Ivanhoe Movie Review
1952 – Richard Thorpe –
“The man with the perfect profile,” as Robert Taylor was once known, suits well this story of Saxon and Norman strife during the exile of King Richard the Lionheart (Norman Wooland). Richard languishes as the prisoner of Leopold of Austria. Taylor's Ivanhoe travels, sometimes in disguise, to help restore Richard to his throne even if it comes by ransom. The overall approach is so reverential that the few touches of wit seem almost inadvertent. Ivanhoe returns to his father (Finlay Currie) and the Lady Rowena (Joan Fontaine) but conceals himself under his tunic at dinner since two Normans also share their table. When Rowena elicits from one of the Normans, Sir Brian De Bois-Guilbert (George Sanders), the reluctant admission that he was once bettered in a duel by Ivanhoe, the film cuts, first, to the father for his guarded reaction, and, then, to the family pooch, who also turns his head to look at the partially hidden face of Ivanhoe. If the film offered up more lighter moments like that, its solemnity would be easier to take.

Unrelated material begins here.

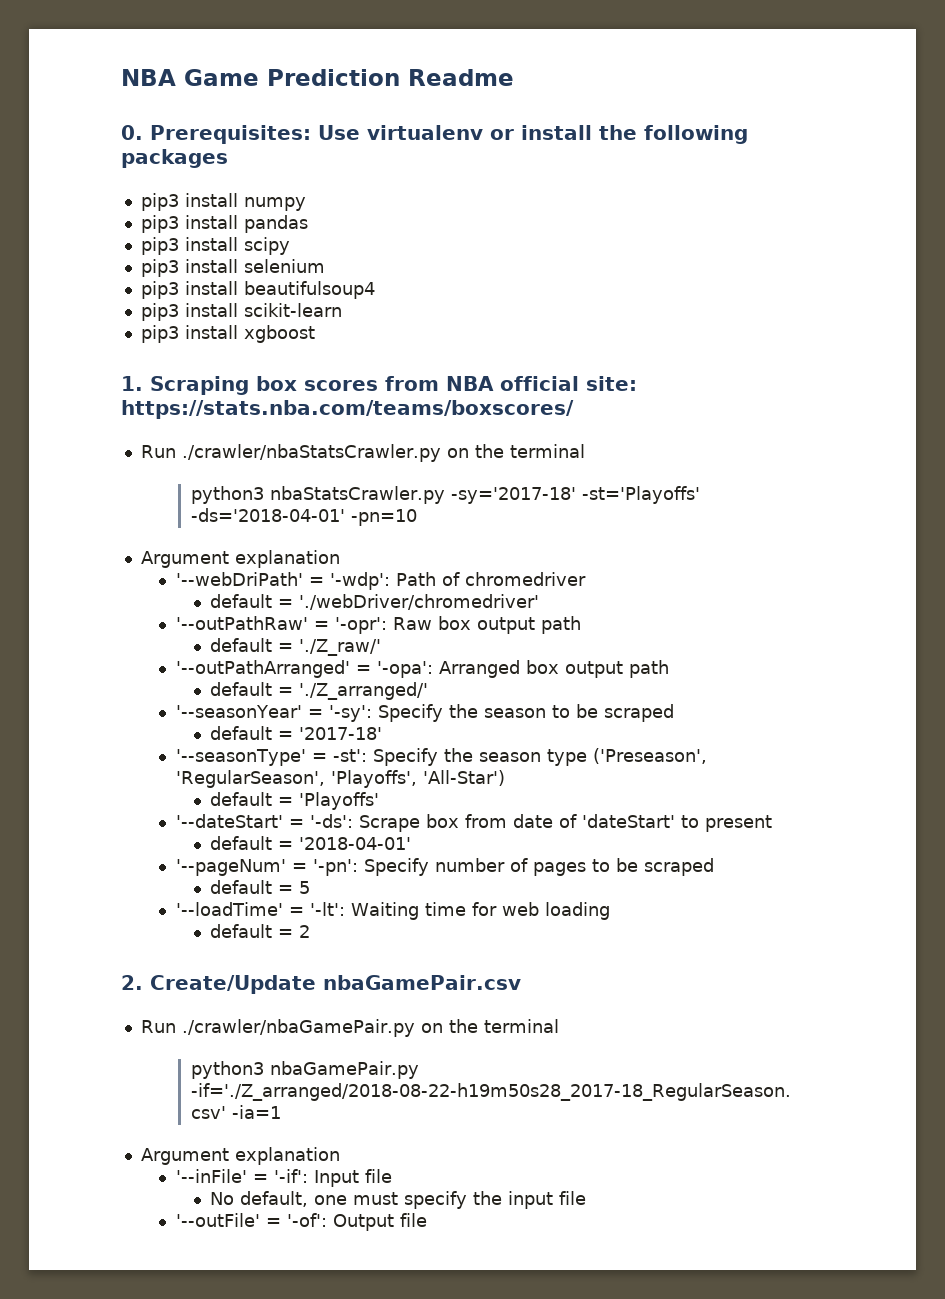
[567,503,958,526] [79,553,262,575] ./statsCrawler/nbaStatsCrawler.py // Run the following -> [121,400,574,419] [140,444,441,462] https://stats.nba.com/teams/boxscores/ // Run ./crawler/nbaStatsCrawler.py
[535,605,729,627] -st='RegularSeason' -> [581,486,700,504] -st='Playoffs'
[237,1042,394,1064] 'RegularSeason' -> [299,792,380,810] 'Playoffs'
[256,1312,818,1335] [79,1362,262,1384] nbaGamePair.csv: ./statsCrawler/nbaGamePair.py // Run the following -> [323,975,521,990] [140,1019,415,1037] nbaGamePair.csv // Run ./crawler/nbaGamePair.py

As it is, action and pageantry are the strong suits. The sense of drama also intensifies in the second half when Rebecca (Elizabeth Taylor), the daughter of the Jew who ransoms Richard, is captured by the Normans and accused of witchcraft. For a while the film's interest unexpectedly falls on the villain Sir Brian and his conflicted feelings. His unrequited love for Rebecca matches hers for Ivanhoe. The dilemma concerning Rebecca brings Sir Brian's humanity to the surface, and he becomes the film's most complicated character, the only one to bring out some of the contradictions in the chivalric code (as writer Blake Lucas has pointed out in Magill's Survey of Cinema). Sir Brian desires to spare Rebecca from the charges of witchcraft. He even offers to default to Ivanhoe in their final duel and endure the resulting disgrace if only she will return his feelings. Although famed composer Miklos Rozsa turned in one of his best scores, the final fight plays without any background music, an odd choice that highlights the clank of chain and mail in an attempt to capture the savagery of the duel.
According to her biographer Donald Spoto, Elizabeth Taylor's entire part had to be dubbed by her when the film company returned to Hollywood from England. Her love life was in disarray (divorced, she was realizing that she could not endure the solitude between relationships), and her line readings were unemotional and garbled. After two weeks of shooting, producer Pandro Berman told director Thorpe to continue filming with the intention of having her redo the lines later. Spoto reports that Taylor tended to dismiss the film despite its popularity as “a big medieval western.”
Cast: Robert Taylor (Ivanhoe), Elizabeth Taylor (Rebecca), Joan Fontaine (Lady Rowena), Emlyn Williams (Wamba), George Sanders (Sir Brian De Bois-Guilbert), Robert Douglas (Sir Hugh De Bracy), Finlay Currie (Cedric), Felix Aylmer (Isaac), Francis De Wolff (Font De Boeuf), Norman Wooland (King Richard the Lionheart), Basil Sydney (Waldemar Fitzurse), Harold Warrender (Locksley), Patrick Holt (Philip De Malvoisin), Roderick Lovell (Ralph De Vipont), Sebastian Cabot (Clerk of Copmanhurst) Screenwriter: Noel Langley Cinematographer: Freddie Young Composer: Miklos Rozsa Producer: Pandro S. Berman for MGM Running Time: 107 minutes Format: VHS Awards: Academy Awards, 1952: Nominations: Color Cinematography, Picture, Original Dramatic/Comedy Score Box Office: $6M.